Divisors $1\bmod 4$ more than $3\bmod 4$

Question

For any positive integer $n$, let $f(n)$ denote the number of positive divisors of $n$ which are $1\bmod 4$, and $g(n)$ denote the number of positive divisors of $n$ which are $3\bmod 4$. Is it true that $f(n)\geq g(n)$ always? It seems to be true for $n$ at least up to $50$.

Answer 1

Hint: Let $D_1(n)$ be the number of divisors of $n$ of the form $4k+1$, and let $D_3(n)$ be the number of divisors of $n$ of the form $4k+3$. Show that $D_1(n)-D_3(n)$ is a multiplicative function.

Calculation of $D_1(n)-D_3(n)$ for prime powers is easy.

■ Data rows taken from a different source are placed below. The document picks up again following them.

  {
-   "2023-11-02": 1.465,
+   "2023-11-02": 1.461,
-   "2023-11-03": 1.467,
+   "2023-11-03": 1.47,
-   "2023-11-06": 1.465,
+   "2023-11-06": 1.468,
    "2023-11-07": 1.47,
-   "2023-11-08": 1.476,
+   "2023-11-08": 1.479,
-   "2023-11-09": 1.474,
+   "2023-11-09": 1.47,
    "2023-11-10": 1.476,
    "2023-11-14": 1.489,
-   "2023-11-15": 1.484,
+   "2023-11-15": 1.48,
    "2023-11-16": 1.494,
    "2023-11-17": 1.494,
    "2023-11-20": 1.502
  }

Remark: A nice theorem of Jacobi shows that the number of ordered pairs $(x,y)$ of integers such that $n=x^2+y^2$ is $4(D_1(n)-D_3(n))$.

Answer 2

First prove that if $n=ab2^k$ where $a$ has only prime factors of the form $4n+3$ and $b$ has only prime factors of the form $4n+1$, then $f(n)=d(b)f(a)$ and $g(n)=d(b)g(a)$, where $d(b)$ is the number of divisors of $b$.

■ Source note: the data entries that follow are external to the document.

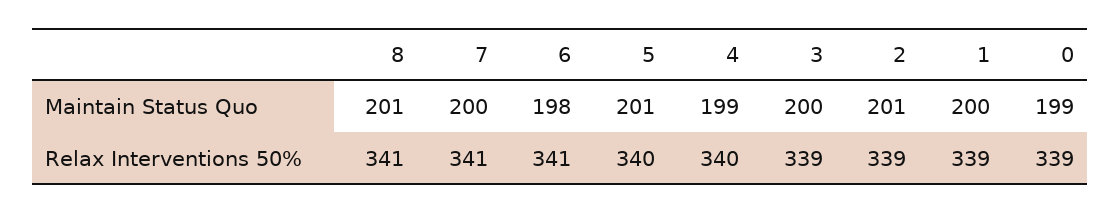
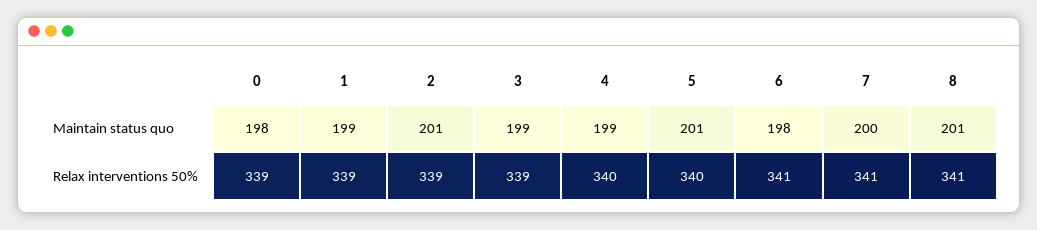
  {
    "8": {
      "Maintain Status Quo": 201,
      "Relax Interventions 50%": 341
    },
    "7": {
      "Maintain Status Quo": 200,
      "Relax Interventions 50%": 341
    },
    "6": {
      "Maintain Status Quo": 198,
      "Relax Interventions 50%": 341
    },
    "5": {
      "Maintain Status Quo": 201,
      "Relax Interventions 50%": 340
    },
    "4": {
      "Maintain Status Quo": 199,
      "Relax Interventions 50%": 340
    },
    "3": {
-     "Maintain Status Quo": 200,
+     "Maintain Status Quo": 199,
      "Relax Interventions 50%": 339
    },
    "2": {
      "Maintain Status Quo": 201,
      "Relax Interventions 50%": 339
    },
    "1": {
-     "Maintain Status Quo": 200,
+     "Maintain Status Quo": 199,
      "Relax Interventions 50%": 339
    },
    "0": {
-     "Maintain Status Quo": 199,
+     "Maintain Status Quo": 198,
      "Relax Interventions 50%": 339
    }
  }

Thus it is sufficient to prove it for numbers whose prime factors are all $3$ modulo $4$, so assume that. If at least one of the exponents in the prime factorization is odd, then $f(n)=g(n)$. So assume the exponents are all even. Then, by induction on the number of prime factors we can see that $f(n)=g(n)+1$.

Answer 3

Yet another solution: The result is easily proved when $n$ is a prime power. If $\gcd(a,b)=1$ then $f(ab)=f(a)f(b)+g(a)g(b)$ and $g(ab)=f(a)g(b)+g(a)f(b)$, and so $f(ab)\ge g(ab)$ by the rearrangement inequality. Now proceed by induction.